Your task: Reproduce the text of all the records below with every "CPE" changed to "antenna" and nothing else altered. Leave the pictures out.

* * * * * * * * *

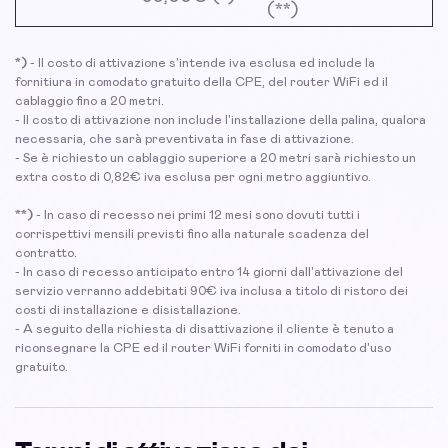
(**)
*)
- Il costo di attivazione s'intende iva esclusa ed include la
fornitiura in comodato gratuito della CPE, del router WiFi ed il
cablaggio fino a 20 metri.
- Il costo di attivazione non include l'installazione della palina, qualora
necessaria, che sarà preventivata in fase di attivazione.
- Se è richiesto un cablaggio superiore a 20 metri sarà richiesto un
extra costo di 0,82€ iva esclusa per ogni metro aggiuntivo.
**)
- In caso di recesso nei primi 12 mesi sono dovuti tutti i
corrispettivi mensili previsti fino alla naturale scadenza del
contratto.
- In caso di recesso anticipato entro 14 giorni dall'attivazione del
servizio verranno addebitati 90€ iva inclusa a titolo di ristoro dei
costi di installazione e disistallazione.
- A seguito della richiesta di disattivazione il cliente è tenuto a
riconsegnare la CPE ed il router WiFi forniti in comodato d'uso
gratuito.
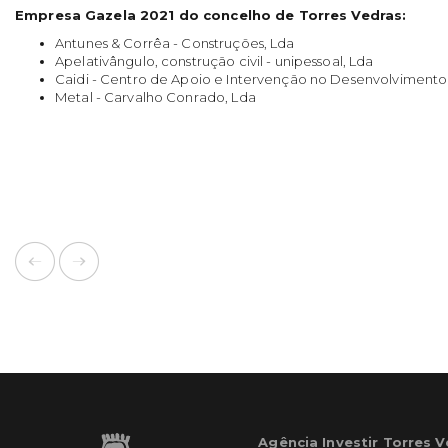
Empresa Gazela 2021 do concelho de Torres Vedras:
Antunes & Corrêa - Construções, Lda
Apelativângulo, construção civil - unipessoal, Lda
Caidi - Centro de Apoio e Intervenção no Desenvolvimento I
Metal - Carvalho Conrado, Lda
Agência Investir Torres 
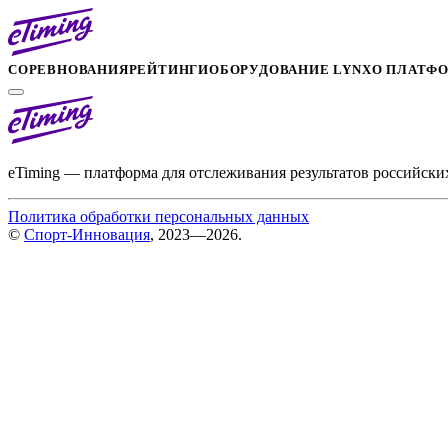
СОРЕВНОВАНИЯ
РЕЙТИНГИ
ОБОРУДОВАНИЕ LYNX
О ПЛАТФ
eTiming — платформа для отслеживания результатов российски
Политика обработки персональных данных
©
Спорт-Инновация
, 2023—2026.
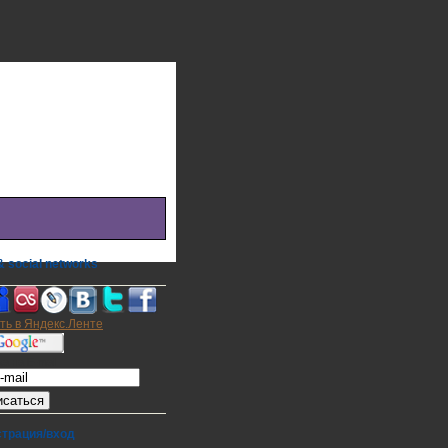
 social networks
а на E-mail
страция/вход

* * * * * * * * *

Task result:
(**)
*)
- Il costo di attivazione s'intende iva esclusa ed include la
fornitiura in comodato gratuito della antenna, del router WiFi ed il
cablaggio fino a 20 metri.
- Il costo di attivazione non include l'installazione della palina, qualora
necessaria, che sarà preventivata in fase di attivazione.
- Se è richiesto un cablaggio superiore a 20 metri sarà richiesto un
extra costo di 0,82€ iva esclusa per ogni metro aggiuntivo.
**)
- In caso di recesso nei primi 12 mesi sono dovuti tutti i
corrispettivi mensili previsti fino alla naturale scadenza del
contratto.
- In caso di recesso anticipato entro 14 giorni dall'attivazione del
servizio verranno addebitati 90€ iva inclusa a titolo di ristoro dei
costi di installazione e disistallazione.
- A seguito della richiesta di disattivazione il cliente è tenuto a
riconsegnare la antenna ed il router WiFi forniti in comodato d'uso
gratuito.
Empresa Gazela 2021 do concelho de Torres Vedras:
Antunes & Corrêa - Construções, Lda
Apelativângulo, construção civil - unipessoal, Lda
Caidi - Centro de Apoio e Intervenção no Desenvolvimento I
Metal - Carvalho Conrado, Lda
Agência Investir Torres 
СОРЕВНОВАНИЯ
РЕЙТИНГИ
ОБОРУДОВАНИЕ LYNX
О ПЛАТФ
eTiming — платформа для отслеживания результатов российски
Политика обработки персональных данных
©
Спорт-Инновация
, 2023—2026.
 social networks
а на E-mail
страция/вход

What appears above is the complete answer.